> [Supplied records]:
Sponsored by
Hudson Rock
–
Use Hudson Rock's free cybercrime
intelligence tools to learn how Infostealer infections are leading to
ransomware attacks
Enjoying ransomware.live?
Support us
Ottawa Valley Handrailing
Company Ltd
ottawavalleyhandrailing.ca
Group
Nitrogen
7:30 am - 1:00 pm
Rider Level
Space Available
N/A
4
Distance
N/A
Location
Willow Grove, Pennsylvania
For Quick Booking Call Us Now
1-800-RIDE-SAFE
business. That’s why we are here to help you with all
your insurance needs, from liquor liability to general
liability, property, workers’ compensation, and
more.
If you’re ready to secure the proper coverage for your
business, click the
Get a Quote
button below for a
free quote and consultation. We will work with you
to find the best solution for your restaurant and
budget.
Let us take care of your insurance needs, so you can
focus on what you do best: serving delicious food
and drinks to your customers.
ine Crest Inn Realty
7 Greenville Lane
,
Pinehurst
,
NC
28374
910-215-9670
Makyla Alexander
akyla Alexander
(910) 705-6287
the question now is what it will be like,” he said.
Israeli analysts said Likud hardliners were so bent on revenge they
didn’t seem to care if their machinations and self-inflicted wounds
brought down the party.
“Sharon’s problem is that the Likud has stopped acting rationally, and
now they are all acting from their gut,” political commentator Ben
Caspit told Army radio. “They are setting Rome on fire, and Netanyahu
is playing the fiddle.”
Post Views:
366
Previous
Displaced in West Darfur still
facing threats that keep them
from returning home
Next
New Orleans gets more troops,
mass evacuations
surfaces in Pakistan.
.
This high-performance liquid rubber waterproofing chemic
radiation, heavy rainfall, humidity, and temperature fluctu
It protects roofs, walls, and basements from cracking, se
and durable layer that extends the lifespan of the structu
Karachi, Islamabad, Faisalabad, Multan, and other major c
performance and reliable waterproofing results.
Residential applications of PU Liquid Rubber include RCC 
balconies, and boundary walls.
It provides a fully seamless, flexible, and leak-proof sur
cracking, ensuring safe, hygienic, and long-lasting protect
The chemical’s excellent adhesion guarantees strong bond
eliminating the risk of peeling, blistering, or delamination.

> [Exercise aim]: The listing above should be transcribed in full, exactly as written.

> [Output for this task]:
Sponsored by
Hudson Rock
–
Use Hudson Rock's free cybercrime
intelligence tools to learn how Infostealer infections are leading to
ransomware attacks
Enjoying ransomware.live?
Support us
Ottawa Valley Handrailing
Company Ltd
ottawavalleyhandrailing.ca
Group
Nitrogen
7:30 am - 1:00 pm
Rider Level
Space Available
N/A
4
Distance
N/A
Location
Willow Grove, Pennsylvania
For Quick Booking Call Us Now
1-800-RIDE-SAFE
business. That’s why we are here to help you with all
your insurance needs, from liquor liability to general
liability, property, workers’ compensation, and
more.
If you’re ready to secure the proper coverage for your
business, click the
Get a Quote
button below for a
free quote and consultation. We will work with you
to find the best solution for your restaurant and
budget.
Let us take care of your insurance needs, so you can
focus on what you do best: serving delicious food
and drinks to your customers.
ine Crest Inn Realty
7 Greenville Lane
,
Pinehurst
,
NC
28374
910-215-9670
Makyla Alexander
akyla Alexander
(910) 705-6287
the question now is what it will be like,” he said.
Israeli analysts said Likud hardliners were so bent on revenge they
didn’t seem to care if their machinations and self-inflicted wounds
brought down the party.
“Sharon’s problem is that the Likud has stopped acting rationally, and
now they are all acting from their gut,” political commentator Ben
Caspit told Army radio. “They are setting Rome on fire, and Netanyahu
is playing the fiddle.”
Post Views:
366
Previous
Displaced in West Darfur still
facing threats that keep them
from returning home
Next
New Orleans gets more troops,
mass evacuations
surfaces in Pakistan.
.
This high-performance liquid rubber waterproofing chemic
radiation, heavy rainfall, humidity, and temperature fluctu
It protects roofs, walls, and basements from cracking, se
and durable layer that extends the lifespan of the structu
Karachi, Islamabad, Faisalabad, Multan, and other major c
performance and reliable waterproofing results.
Residential applications of PU Liquid Rubber include RCC 
balconies, and boundary walls.
It provides a fully seamless, flexible, and leak-proof sur
cracking, ensuring safe, hygienic, and long-lasting protect
The chemical’s excellent adhesion guarantees strong bond
eliminating the risk of peeling, blistering, or delamination.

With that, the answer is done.